Die Pflanzzeit für Erdbeeren ist im Sommer

Für Erdbeeren gilt: Ein Pflanzjahr - zwei Erntejahre. Pflanzen können bis Ende Juli, spätestens Anfang August gesetzt werden. Der Abstand zwischen den einzelnen Pflanzen sollte mindestens 25 bis 30 Zentimeter betragen. Die kleinen Pflanzen können dann vor dem Winter ausreichend Wurzeln bilden. Dabei gilt: Je mehr Wurzeln, desto besser der Ertrag.

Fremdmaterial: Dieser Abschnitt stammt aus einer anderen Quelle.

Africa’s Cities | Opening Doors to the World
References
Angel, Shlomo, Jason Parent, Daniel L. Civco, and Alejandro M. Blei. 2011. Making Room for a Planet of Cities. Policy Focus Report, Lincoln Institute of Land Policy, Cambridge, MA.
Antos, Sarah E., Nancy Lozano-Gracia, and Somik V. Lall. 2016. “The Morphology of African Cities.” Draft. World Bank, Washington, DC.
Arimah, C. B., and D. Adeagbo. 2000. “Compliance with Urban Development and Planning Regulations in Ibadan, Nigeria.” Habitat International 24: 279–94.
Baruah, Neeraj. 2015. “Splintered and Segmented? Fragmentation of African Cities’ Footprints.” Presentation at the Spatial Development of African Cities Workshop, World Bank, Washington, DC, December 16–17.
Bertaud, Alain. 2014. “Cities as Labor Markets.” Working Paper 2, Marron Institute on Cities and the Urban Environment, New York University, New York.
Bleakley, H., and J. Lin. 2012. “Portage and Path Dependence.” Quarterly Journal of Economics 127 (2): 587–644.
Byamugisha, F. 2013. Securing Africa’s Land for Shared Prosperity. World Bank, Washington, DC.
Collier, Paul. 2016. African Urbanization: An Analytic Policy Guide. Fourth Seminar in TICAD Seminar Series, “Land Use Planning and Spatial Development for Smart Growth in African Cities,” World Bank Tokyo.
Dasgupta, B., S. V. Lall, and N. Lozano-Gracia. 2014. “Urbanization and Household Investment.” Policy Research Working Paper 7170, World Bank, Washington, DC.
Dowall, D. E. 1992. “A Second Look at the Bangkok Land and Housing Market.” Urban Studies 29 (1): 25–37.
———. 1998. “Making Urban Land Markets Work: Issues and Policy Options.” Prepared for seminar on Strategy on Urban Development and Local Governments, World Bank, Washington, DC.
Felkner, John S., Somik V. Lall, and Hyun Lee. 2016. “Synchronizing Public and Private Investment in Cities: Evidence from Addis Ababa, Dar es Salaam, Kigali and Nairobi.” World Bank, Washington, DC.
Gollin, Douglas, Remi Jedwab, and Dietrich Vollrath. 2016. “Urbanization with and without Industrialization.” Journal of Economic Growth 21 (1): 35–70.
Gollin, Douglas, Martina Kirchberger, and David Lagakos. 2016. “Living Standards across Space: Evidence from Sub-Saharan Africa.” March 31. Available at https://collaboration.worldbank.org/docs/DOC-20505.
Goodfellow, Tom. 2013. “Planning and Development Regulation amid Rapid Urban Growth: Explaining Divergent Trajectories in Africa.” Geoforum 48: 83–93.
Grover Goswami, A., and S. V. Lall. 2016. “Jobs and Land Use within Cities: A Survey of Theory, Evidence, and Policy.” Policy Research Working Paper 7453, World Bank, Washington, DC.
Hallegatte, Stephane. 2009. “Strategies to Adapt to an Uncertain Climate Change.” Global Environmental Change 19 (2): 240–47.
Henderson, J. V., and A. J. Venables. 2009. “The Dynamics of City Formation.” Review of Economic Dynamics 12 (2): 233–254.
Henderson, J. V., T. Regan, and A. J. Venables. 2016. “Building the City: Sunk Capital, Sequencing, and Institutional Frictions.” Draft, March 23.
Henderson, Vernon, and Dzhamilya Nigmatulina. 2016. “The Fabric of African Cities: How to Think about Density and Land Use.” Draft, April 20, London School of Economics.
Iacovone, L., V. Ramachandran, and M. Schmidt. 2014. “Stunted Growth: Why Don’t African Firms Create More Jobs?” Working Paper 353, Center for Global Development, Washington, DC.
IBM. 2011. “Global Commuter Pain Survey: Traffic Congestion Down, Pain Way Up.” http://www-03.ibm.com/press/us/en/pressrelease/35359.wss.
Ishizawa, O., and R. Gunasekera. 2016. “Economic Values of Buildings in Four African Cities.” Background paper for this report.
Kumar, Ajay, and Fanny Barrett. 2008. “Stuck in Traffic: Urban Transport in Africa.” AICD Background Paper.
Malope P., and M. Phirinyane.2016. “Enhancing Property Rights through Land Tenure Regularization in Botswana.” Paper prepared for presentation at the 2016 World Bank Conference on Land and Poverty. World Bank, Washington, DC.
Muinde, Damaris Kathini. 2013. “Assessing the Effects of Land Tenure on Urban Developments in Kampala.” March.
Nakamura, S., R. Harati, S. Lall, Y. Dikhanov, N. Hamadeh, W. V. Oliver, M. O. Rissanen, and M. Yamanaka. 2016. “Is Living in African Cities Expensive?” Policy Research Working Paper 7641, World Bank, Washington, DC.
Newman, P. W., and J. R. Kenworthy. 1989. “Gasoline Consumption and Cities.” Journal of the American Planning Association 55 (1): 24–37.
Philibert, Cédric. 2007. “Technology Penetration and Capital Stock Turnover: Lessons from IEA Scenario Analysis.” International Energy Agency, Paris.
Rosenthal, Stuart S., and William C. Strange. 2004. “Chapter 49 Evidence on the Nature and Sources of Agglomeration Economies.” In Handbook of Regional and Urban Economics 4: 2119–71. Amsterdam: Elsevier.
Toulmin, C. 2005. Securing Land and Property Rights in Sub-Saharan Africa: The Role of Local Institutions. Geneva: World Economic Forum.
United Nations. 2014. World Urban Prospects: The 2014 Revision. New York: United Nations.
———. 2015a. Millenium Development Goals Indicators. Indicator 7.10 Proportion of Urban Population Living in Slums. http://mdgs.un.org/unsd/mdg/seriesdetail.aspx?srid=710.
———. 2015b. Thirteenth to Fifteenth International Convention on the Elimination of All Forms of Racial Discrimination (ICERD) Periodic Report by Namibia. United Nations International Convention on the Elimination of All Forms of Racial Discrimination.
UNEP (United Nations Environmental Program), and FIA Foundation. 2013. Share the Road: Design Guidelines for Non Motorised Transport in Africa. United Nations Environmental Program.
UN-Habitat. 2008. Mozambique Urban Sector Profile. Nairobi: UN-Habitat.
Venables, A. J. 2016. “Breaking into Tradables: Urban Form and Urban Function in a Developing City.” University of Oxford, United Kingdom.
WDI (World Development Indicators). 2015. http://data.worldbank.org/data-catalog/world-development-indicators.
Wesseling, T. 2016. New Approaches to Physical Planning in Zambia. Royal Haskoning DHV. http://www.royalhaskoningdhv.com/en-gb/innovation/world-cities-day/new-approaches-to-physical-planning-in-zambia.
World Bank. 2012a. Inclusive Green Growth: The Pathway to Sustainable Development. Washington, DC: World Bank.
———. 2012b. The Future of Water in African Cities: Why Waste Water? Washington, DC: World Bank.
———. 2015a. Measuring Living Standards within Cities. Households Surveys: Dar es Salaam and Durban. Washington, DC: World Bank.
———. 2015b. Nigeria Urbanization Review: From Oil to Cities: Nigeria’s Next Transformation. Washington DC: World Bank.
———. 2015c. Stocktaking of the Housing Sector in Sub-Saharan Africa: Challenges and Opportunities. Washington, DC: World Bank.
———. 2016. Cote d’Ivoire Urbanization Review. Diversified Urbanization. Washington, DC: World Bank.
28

Carsten Gloria rät, nur neue Pflanzen zu setzen und keine Absenker von Erdbeeren zu verwenden. So werden Pilzkrankheiten eingedämmt. Wer ausreichend Platz im Garten hat, sollte außerdem die Anbaufläche wechseln und dem alten Erdbeerbeet im Rahmen eines Fruchtwechsels mindestens drei Jahre Ruhe gönnen. Nur so kann sich der Boden wieder erholen. Kartoffeln sind als Vorkultur ungünstig. Vergleichsweise gute Vorkulturen sind Zier- oder Zuckermais, Gras oder Hülsenfrüchte.

Sortentipps von Carsten Gloria | Erdbeerexperte aus Erfurt Frühe Sorte: 'Clery' (sehr weiche Frucht, druckempfindlich, anfällig für Krankheiten.)
Mittlere Sorte: 'Kimberly'
Späte Sorte: 'Malwina' (eignet sich hervorragend für die Verarbeitung, intensiv im Aroma, kräftige Farbe)

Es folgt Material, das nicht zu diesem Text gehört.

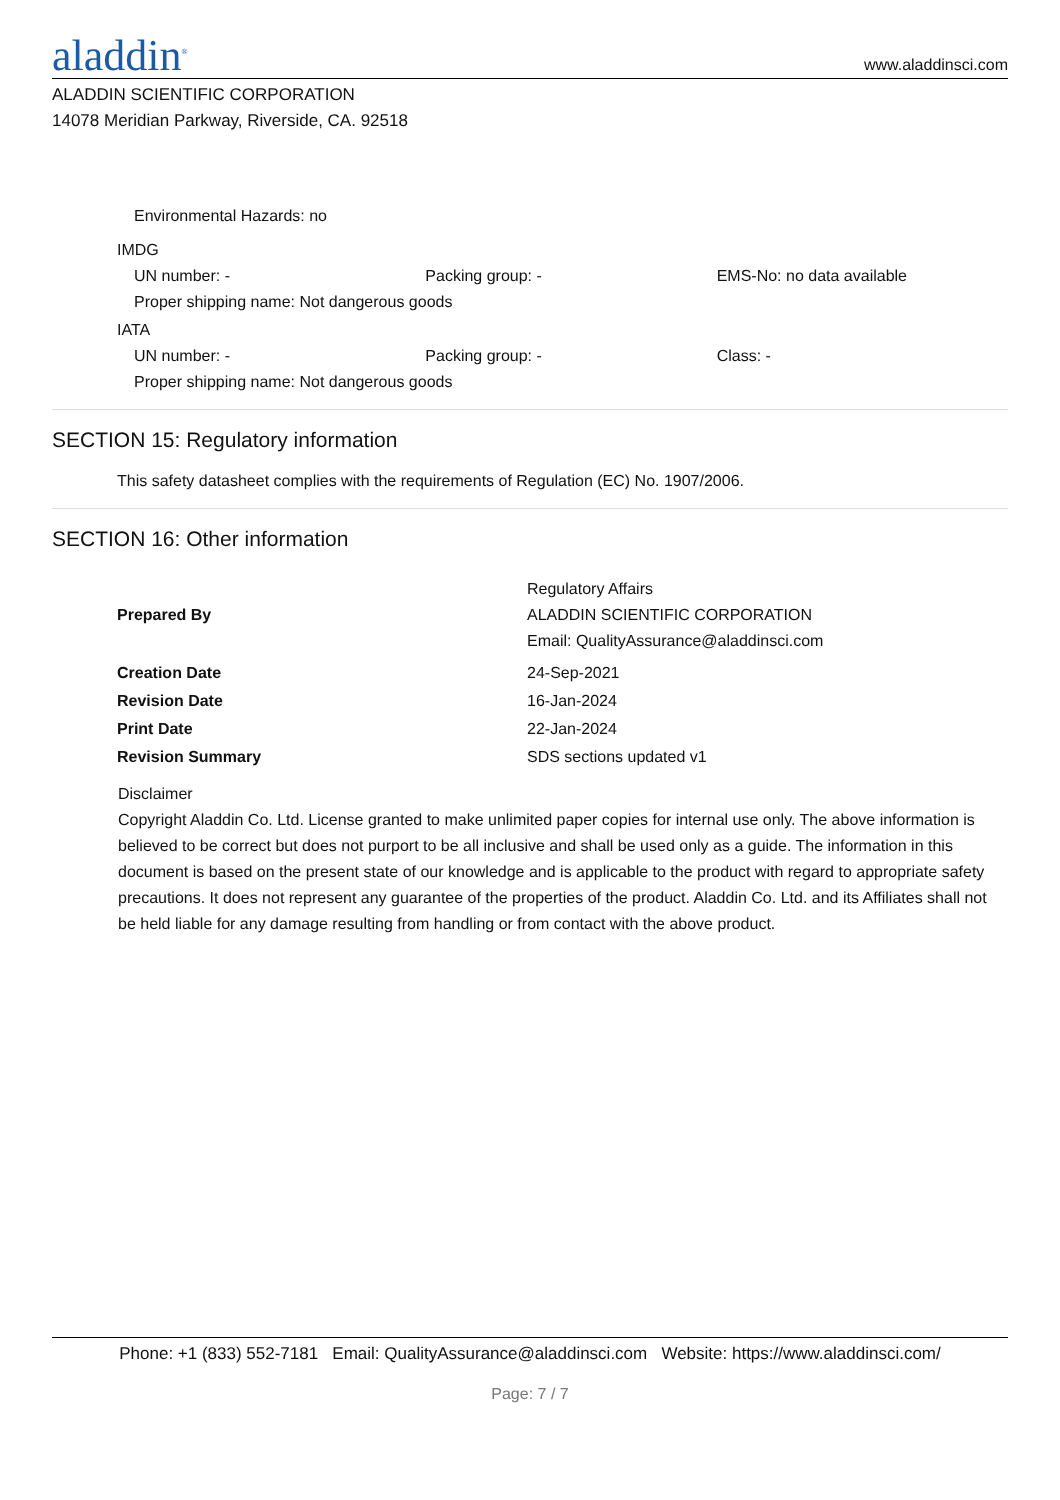aladdin<sup>®</sup>
www.aladdinsci.com
ALADDIN SCIENTIFIC CORPORATION
14078 Meridian Parkway, Riverside, CA. 92518
Environmental Hazards: no
IMDG
UN number: - Packing group: - EMS-No: no data available
Proper shipping name: Not dangerous goods
IATA
UN number: - Packing group: - Class: -
Proper shipping name: Not dangerous goods
SECTION 15: Regulatory information
This safety datasheet complies with the requirements of Regulation (EC) No. 1907/2006.
SECTION 16: Other information
| Prepared By | Regulatory Affairs ALADDIN SCIENTIFIC CORPORATION Email: QualityAssurance@aladdinsci.com |
| Creation Date | 24-Sep-2021 |
| Revision Date | 16-Jan-2024 |
| Print Date | 22-Jan-2024 |
| Revision Summary | SDS sections updated v1 |
Disclaimer
Copyright Aladdin Co. Ltd. License granted to make unlimited paper copies for internal use only. The above information is believed to be correct but does not purport to be all inclusive and shall be used only as a guide. The information in this document is based on the present state of our knowledge and is applicable to the product with regard to appropriate safety precautions. It does not represent any guarantee of the properties of the product. Aladdin Co. Ltd. and its Affiliates shall not be held liable for any damage resulting from handling or from contact with the above product.
Phone: +1 (833) 552-7181 Email: QualityAssurance@aladdinsci.com Website: https://www.aladdinsci.com/
Page: 7 / 7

Stroh hilft gegen Dreck und Austrocknen

Unter Erdbeerfrüchten wurde Stroh verteilt
Das Stroh sorgt dafür, dass die Früchte sauber bleiben. Bildrechte: MDR/ Daniela Dufft

Stroh bringt den Effekt, dass die Früchte sauber bleiben und die Beeren nicht mit der Erde in Berührung kommen. Das Stroh sollte spätestens während der Blüte auf dem Beet dicht um die Pflanzen herum verteilt werden. Regnet es, können die Blätter und die Früchte schneller wieder trocknen. Außerdem werden die Früchte durch das Spritzwasser nicht verdreckt.

Der Zeitpunkt der Stroheinlage beeinflusst die Erntezeit. Um die frühen Sorten wird das Stroh spät eingelegt, um die späten Erdbeeren wird das Stroh früh ausgebreitet.

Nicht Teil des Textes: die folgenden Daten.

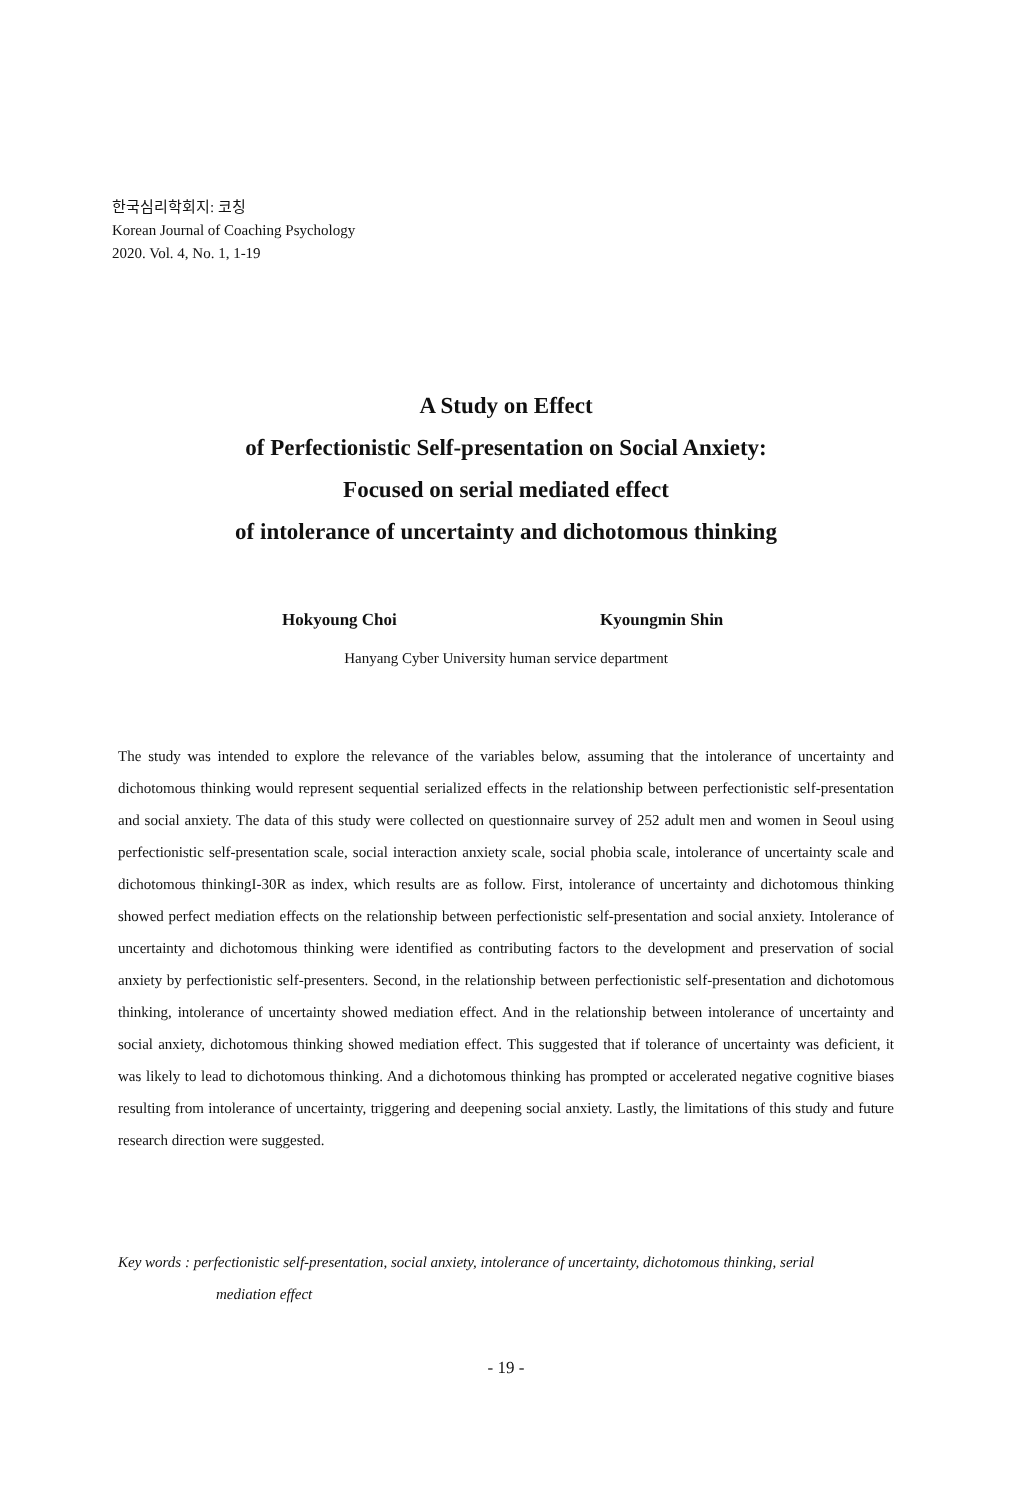한국심리학회지: 코칭
Korean Journal of Coaching Psychology
2020. Vol. 4, No. 1, 1-19
A Study on Effect
of Perfectionistic Self-presentation on Social Anxiety:
Focused on serial mediated effect
of intolerance of uncertainty and dichotomous thinking
Hokyoung Choi Kyoungmin Shin
Hanyang Cyber University human service department
The study was intended to explore the relevance of the variables below, assuming that the intolerance of uncertainty and dichotomous thinking would represent sequential serialized effects in the relationship between perfectionistic self-presentation and social anxiety. The data of this study were collected on questionnaire survey of 252 adult men and women in Seoul using perfectionistic self-presentation scale, social interaction anxiety scale, social phobia scale, intolerance of uncertainty scale and dichotomous thinkingI-30R as index, which results are as follow. First, intolerance of uncertainty and dichotomous thinking showed perfect mediation effects on the relationship between perfectionistic self-presentation and social anxiety. Intolerance of uncertainty and dichotomous thinking were identified as contributing factors to the development and preservation of social anxiety by perfectionistic self-presenters. Second, in the relationship between perfectionistic self-presentation and dichotomous thinking, intolerance of uncertainty showed mediation effect. And in the relationship between intolerance of uncertainty and social anxiety, dichotomous thinking showed mediation effect. This suggested that if tolerance of uncertainty was deficient, it was likely to lead to dichotomous thinking. And a dichotomous thinking has prompted or accelerated negative cognitive biases resulting from intolerance of uncertainty, triggering and deepening social anxiety. Lastly, the limitations of this study and future research direction were suggested.
Key words : perfectionistic self-presentation, social anxiety, intolerance of uncertainty, dichotomous thinking, serial
mediation effect
- 19 -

Übrigens: Erdbeeren müssen nicht für sich alleine stehen. In einem Kräuter- oder Blumenbeet sind sie schöne und schmackhafte Begleitpflanzen. Kräuter sind meist mit wenig Dünger zufrieden. Die Erdbeeren brauchen zwar etwas mehr, doch sie passen sich an und tragen dann eben weniger. Übrigens: Remontierende Sorten eignen sich auch als Beet-Einfassung.

In Bildern Erdbeer-Krankheiten, Schäden und Mangelerscheinungen

Erdbeerpflanzen sind empfindlich gegenüber verschiedenen Pilzkrankheiten. Haben die Pflanzen einen Pilzbefall, müssen kranke Früchte schnell entfernt werden. Beispiele und weitere Schäden an Erdbeeren zeigen wir hier.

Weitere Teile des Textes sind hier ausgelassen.